╭─ Records for the exercise

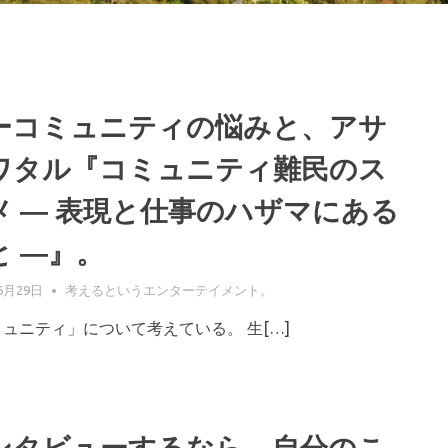
ーコミュニティの悩みと、アサ
ワタル『コミュニティ難民のス
メ ― 表現と仕事のハザマにある
と ―』。
6月29日
GIFUPP
考えるというエンターテイメント。
ュニティ」について考えている。 生[…]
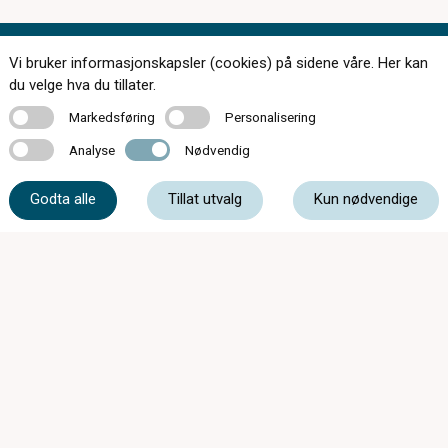
Vi bruker informasjonskapsler (cookies) på sidene våre. Her kan
Kontakt oss
du velge hva du tillater.
Markedsføring
Personalisering
Markedsføring
Personalisering
Analyse
Nødvendig
Analyse
Nødvendig
33 31 73 07
Godta alle
Tillat utvalg
Kun nødvendige
syn@tonsbergoptiske.no
Kammegaten 5, 3110 Tønsberg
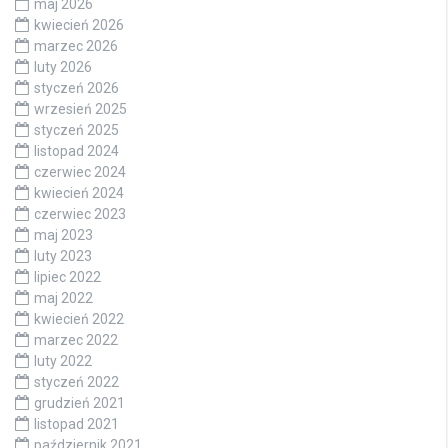
maj 2026
kwiecień 2026
marzec 2026
luty 2026
styczeń 2026
wrzesień 2025
styczeń 2025
listopad 2024
czerwiec 2024
kwiecień 2024
czerwiec 2023
maj 2023
luty 2023
lipiec 2022
maj 2022
kwiecień 2022
marzec 2022
luty 2022
styczeń 2022
grudzień 2021
listopad 2021
październik 2021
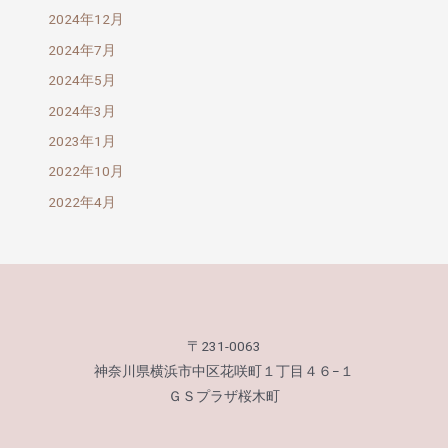
2024年12月
2024年7月
2024年5月
2024年3月
2023年1月
2022年10月
2022年4月
〒231-0063
神奈川県横浜市中区花咲町１丁目４６−１
ＧＳプラザ桜木町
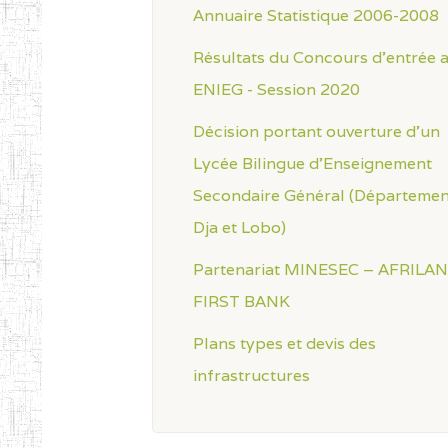
Annuaire Statistique 2006-2008
Résultats du Concours d'entrée 
ENIEG - Session 2020
Décision portant ouverture d'un
Lycée Bilingue d'Enseignement
Secondaire Général (Départemen
Dja et Lobo)
Partenariat MINESEC – AFRILA
FIRST BANK
Plans types et devis des
infrastructures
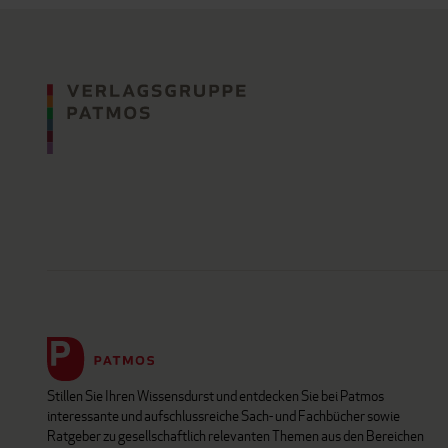
Stillen Sie Ihren Wissensdurst und entdecken Sie bei Patmos
interessante und aufschlussreiche Sach- und Fachbücher sowie
Ratgeber zu gesellschaftlich relevanten Themen aus den Bereichen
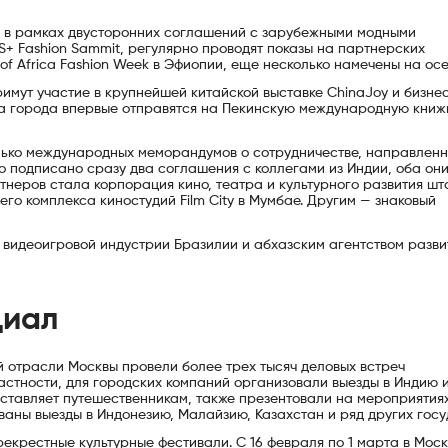
 в рамках двусторонних соглашений с зарубежными модными
+ Fashion Sammit, регулярно проводят показы на партнерских
of Africa Fashion Week в Эфиопии, еще несколько намечены на осе
имут участие в крупнейшей китайской выставке ChinaJoy и бизне
тва города впервые отправятся на Пекинскую международную кни
олько международных меморандумов о сотрудничестве, направлен
о подписано сразу два соглашения с коллегами из Индии, оба он
тнеров стала корпорация кино, театра и культурного развития шт
о комплекса киностудий Film City в Мумбае. Другим — знаковый
 видеоигровой индустрии Бразилии и абхазским агентством разви
циал
й отрасли Москвы провели более трех тысяч деловых встреч
стности, для городских компаний организовали выезды в Индию и
ставляет путешественникам, также презентовали на мероприятия
ваны выезды в Индонезию, Малайзию, Казахстан и ряд других госу
екрестные культурные фестивали. С 16 февраля по 1 марта в Мос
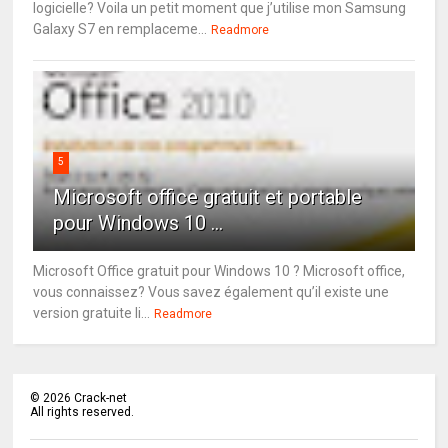
logicielle? Voila un petit moment que j’utilise mon Samsung
Galaxy S7 en remplaceme...
Readmore
5
Microsoft office gratuit et portable
pour Windows 10 ...
Microsoft Office gratuit pour Windows 10 ? Microsoft office,
vous connaissez? Vous savez également qu’il existe une
version gratuite li...
Readmore
©
2026
Crack-net
All rights reserved.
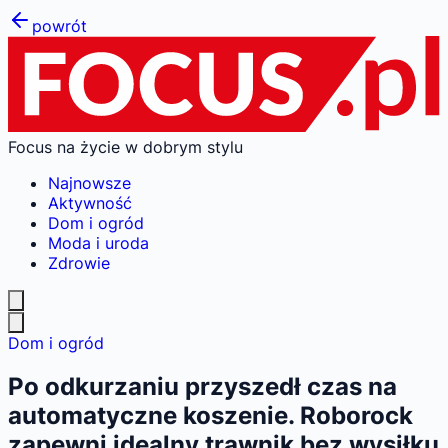
powrót
Focus na życie w dobrym stylu
Najnowsze
Aktywność
Dom i ogród
Moda i uroda
Zdrowie
Dom i ogród
Po odkurzaniu przyszedł czas na
automatyczne koszenie. Roborock
zapewni idealny trawnik bez wysiłku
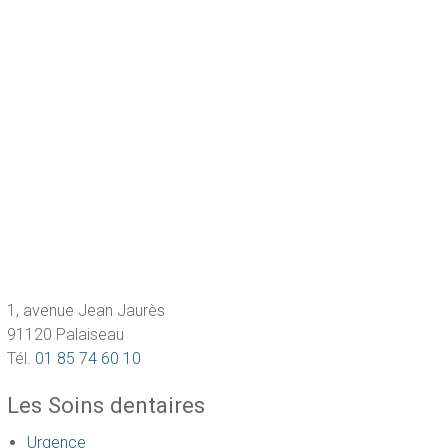
1, avenue Jean Jaurès
91120 Palaiseau
Tél.
01 85 74 60 10
Les Soins dentaires
Urgence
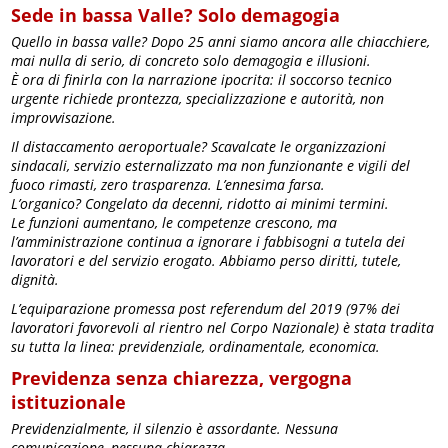
Sede in bassa Valle? Solo demagogia
Quello in bassa valle? Dopo 25 anni siamo ancora alle chiacchiere,
mai nulla di serio, di concreto solo demagogia e illusioni.
È ora di finirla con la narrazione ipocrita: il soccorso tecnico
urgente richiede prontezza, specializzazione e autorità, non
improvvisazione.
Il distaccamento aeroportuale? Scavalcate le organizzazioni
sindacali, servizio esternalizzato ma non funzionante e vigili del
fuoco rimasti, zero trasparenza. L’ennesima farsa.
L’organico? Congelato da decenni, ridotto ai minimi termini.
Le funzioni aumentano, le competenze crescono, ma
l’amministrazione continua a ignorare i fabbisogni a tutela dei
lavoratori e del servizio erogato. Abbiamo perso diritti, tutele,
dignità.
L’equiparazione promessa post referendum del 2019 (97% dei
lavoratori favorevoli al rientro nel Corpo Nazionale) è stata tradita
su tutta la linea: previdenziale, ordinamentale, economica.
Previdenza senza chiarezza, vergogna
istituzionale
Previdenzialmente, il silenzio è assordante. Nessuna
comunicazione, nessuna chiarezza.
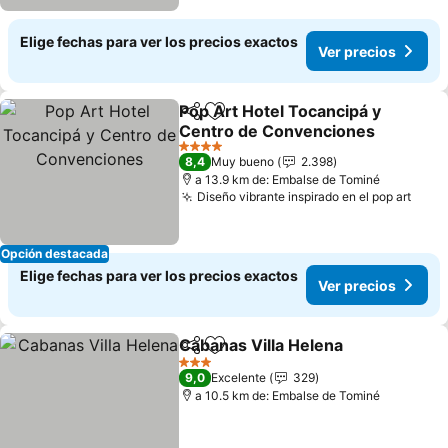
Elige fechas para ver los precios exactos
Ver precios
Pop Art Hotel Tocancipá y
Compartir
Agregar a favoritos
Centro de Convenciones
4 Estrellas
8,4
Muy bueno
2.398
a 13.9 km de: Embalse de Tominé
Diseño vibrante inspirado en el pop art
Opción destacada
Elige fechas para ver los precios exactos
Ver precios
Cabanas Villa Helena
Compartir
Agregar a favoritos
3 Estrellas
9,0
Excelente
329
a 10.5 km de: Embalse de Tominé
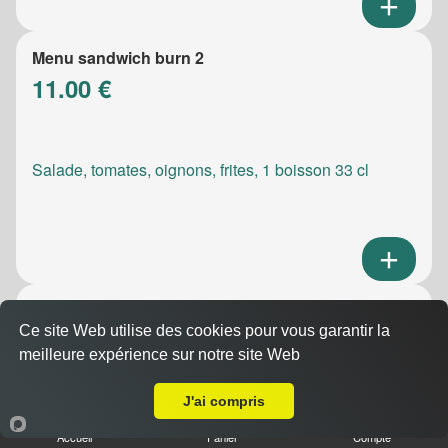
Menu sandwich burn 2
11.00 €
Salade, tomates, oignons, frites, 1 boisson 33 cl
Menu sandwich meatic
Ce site Web utilise des cookies pour vous garantir la
10.50 €
meilleure expérience sur notre site Web
Livraison sur Marseille 13011
J'ai compris
Salade, tomates, oignons, frites, 1 boisson 33 cl
Accueil
Panier
Compte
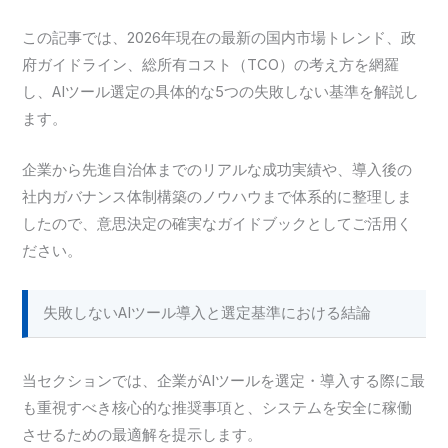
この記事では、2026年現在の最新の国内市場トレンド、政
府ガイドライン、総所有コスト（TCO）の考え方を網羅
し、AIツール選定の具体的な5つの失敗しない基準を解説し
ます。
企業から先進自治体までのリアルな成功実績や、導入後の
社内ガバナンス体制構築のノウハウまで体系的に整理しま
したので、意思決定の確実なガイドブックとしてご活用く
ださい。
失敗しないAIツール導入と選定基準における結論
当セクションでは、企業がAIツールを選定・導入する際に最
も重視すべき核心的な推奨事項と、システムを安全に稼働
させるための最適解を提示します。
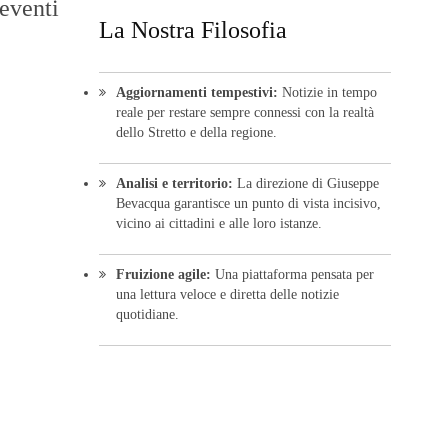
 eventi
La Nostra Filosofia
Aggiornamenti tempestivi:
Notizie in tempo
reale per restare sempre connessi con la realtà
dello Stretto e della regione.
Analisi e territorio:
La direzione di Giuseppe
Bevacqua garantisce un punto di vista incisivo,
vicino ai cittadini e alle loro istanze.
Fruizione agile:
Una piattaforma pensata per
una lettura veloce e diretta delle notizie
quotidiane.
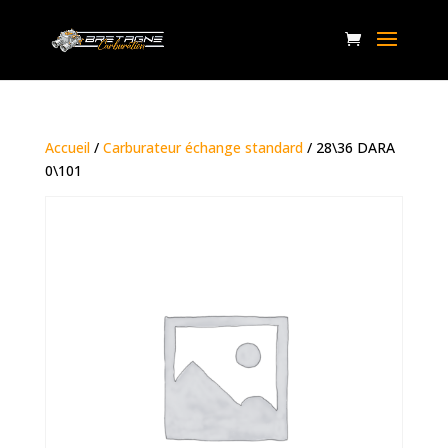
Accueil
/
Carburateur échange standard
/ 28\36 DARA
0\101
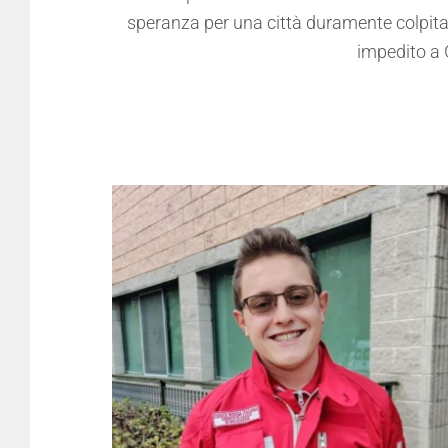
speranza per una città duramente colpita d
impedito a G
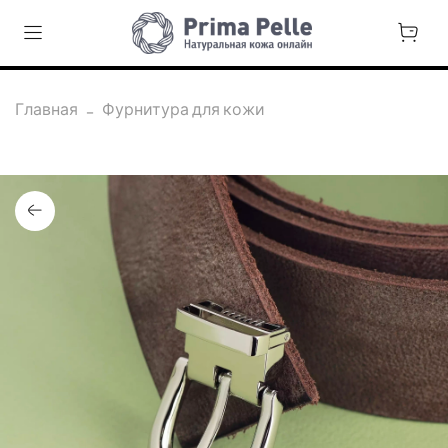
Главная
Фурнитура для кожи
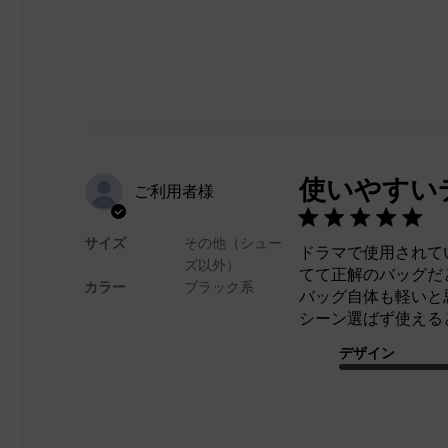
使いやすい
ご利用者様
サイズ
その他（シュー
ドラマで使用されて
ズ以外）
てて正解のバッグだ
カラー
ブラック系
バッグ自体も軽いと
シーン選ばず使える
デザイン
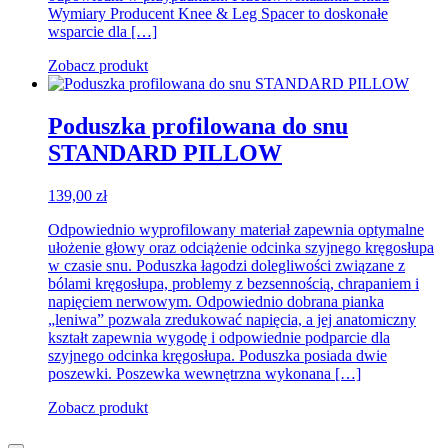
Wymiary Producent Knee & Leg Spacer to doskonałe
wsparcie dla […]
Zobacz produkt
Poduszka profilowana do snu
STANDARD PILLOW
139,00
zł
Odpowiednio wyprofilowany materiał zapewnia optymalne
ułożenie głowy oraz odciążenie odcinka szyjnego kręgosłupa
w czasie snu. Poduszka łagodzi dolegliwości związane z
bólami kręgosłupa, problemy z bezsennością, chrapaniem i
napięciem nerwowym. Odpowiednio dobrana pianka
„leniwa” pozwala zredukować napięcia, a jej anatomiczny
kształt zapewnia wygodę i odpowiednie podparcie dla
szyjnego odcinka kręgosłupa. Poduszka posiada dwie
poszewki. Poszewka wewnętrzna wykonana […]
Zobacz produkt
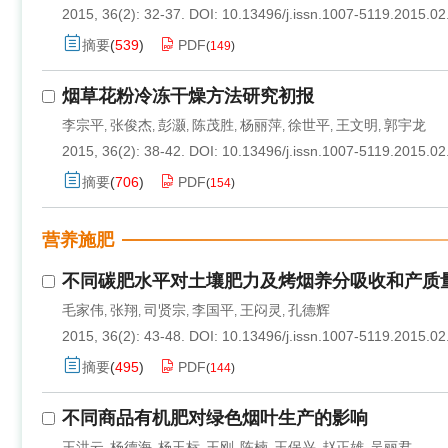
2015, 36(2): 32-37.
DOI:
10.13496/j.issn.1007-5119.2015.02
摘要
(
539
)
PDF
(
149
)
烟草花粉冷冻干燥方法研究初报
李宗平
张俊杰
彭灏
陈茂胜
杨丽萍
徐世平
王文明
郭宇龙
,
,
,
,
,
,
,
2015, 36(2): 38-42.
DOI:
10.13496/j.issn.1007-5119.2015.02
摘要
(
706
)
PDF
(
154
)
营养施肥
不同碳肥水平对土壤肥力及烤烟养分吸收和产质
毛家伟
张翔
司贤宗
李国平
王闷灵
孔德辉
,
,
,
,
,
2015, 36(2): 43-48.
DOI:
10.13496/j.issn.1007-5119.2015.02
摘要
(
495
)
PDF
(
144
)
不同商品有机肥对绿色烟叶生产的影响
王洪云
杨德海
杨玉标
王刚
陈楠
王保兴
赵正雄
吴丽君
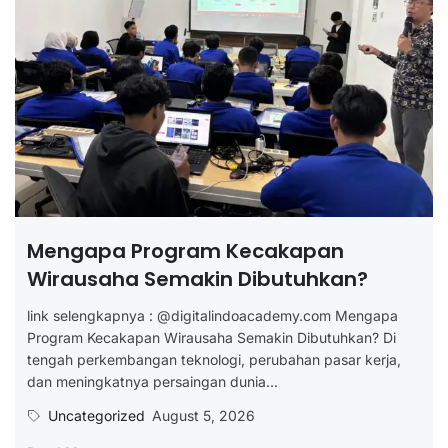
Mengapa Program Kecakapan
Wirausaha Semakin Dibutuhkan?
link selengkapnya : @digitalindoacademy.com Mengapa
Program Kecakapan Wirausaha Semakin Dibutuhkan? Di
tengah perkembangan teknologi, perubahan pasar kerja,
dan meningkatnya persaingan dunia...
Uncategorized
August 5, 2026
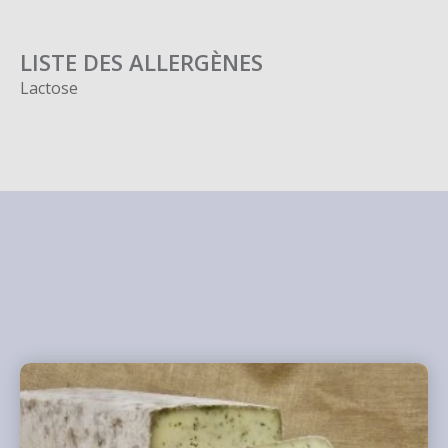
LISTE DES ALLERGÈNES
Lactose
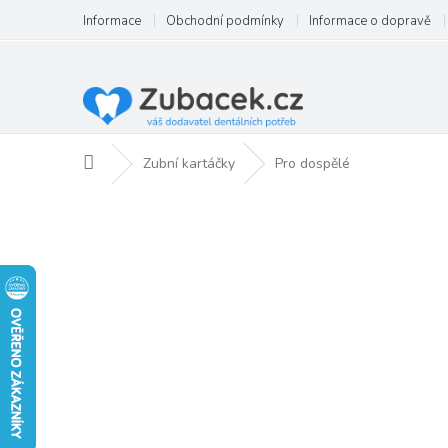
Přejít
Informace
Obchodní podmínky
Informace o dopravě
na
obsah
Domů
Zubní kartáčky
Pro dospělé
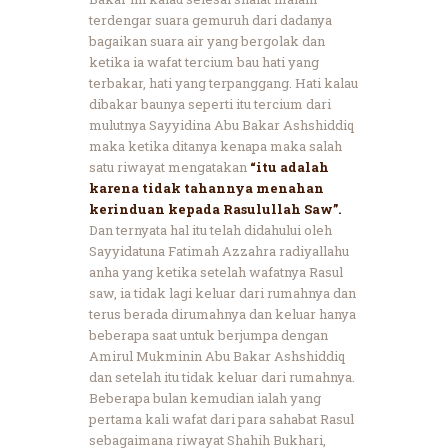
terdengar suara gemuruh dari dadanya
bagaikan suara air yang bergolak dan
ketika ia wafat tercium bau hati yang
terbakar, hati yang terpanggang. Hati kalau
dibakar baunya seperti itu tercium dari
mulutnya Sayyidina Abu Bakar Ashshiddiq
maka ketika ditanya kenapa maka salah
satu riwayat mengatakan
“itu adalah
karena tidak tahannya menahan
kerinduan kepada Rasulullah Saw”.
Dan ternyata hal itu telah didahului oleh
Sayyidatuna Fatimah Azzahra radiyallahu
anha yang ketika setelah wafatnya Rasul
saw, ia tidak lagi keluar dari rumahnya dan
terus berada dirumahnya dan keluar hanya
beberapa saat untuk berjumpa dengan
Amirul Mukminin Abu Bakar Ashshiddiq
dan setelah itu tidak keluar dari rumahnya.
Beberapa bulan kemudian ialah yang
pertama kali wafat dari para sahabat Rasul
sebagaimana riwayat Shahih Bukhari,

╰─

◆ Work instruction:
Take exactly the lines from the one containing "logicielle? Voila un" through the one containing "vous connaissez? Vous" in the data above, and output them with nothing added.

◆ Answer section:
logicielle? Voila un petit moment que j’utilise mon Samsung
Galaxy S7 en remplaceme...
Readmore
5
Microsoft office gratuit et portable
pour Windows 10 ...
Microsoft Office gratuit pour Windows 10 ? Microsoft office,
vous connaissez? Vous savez également qu’il existe une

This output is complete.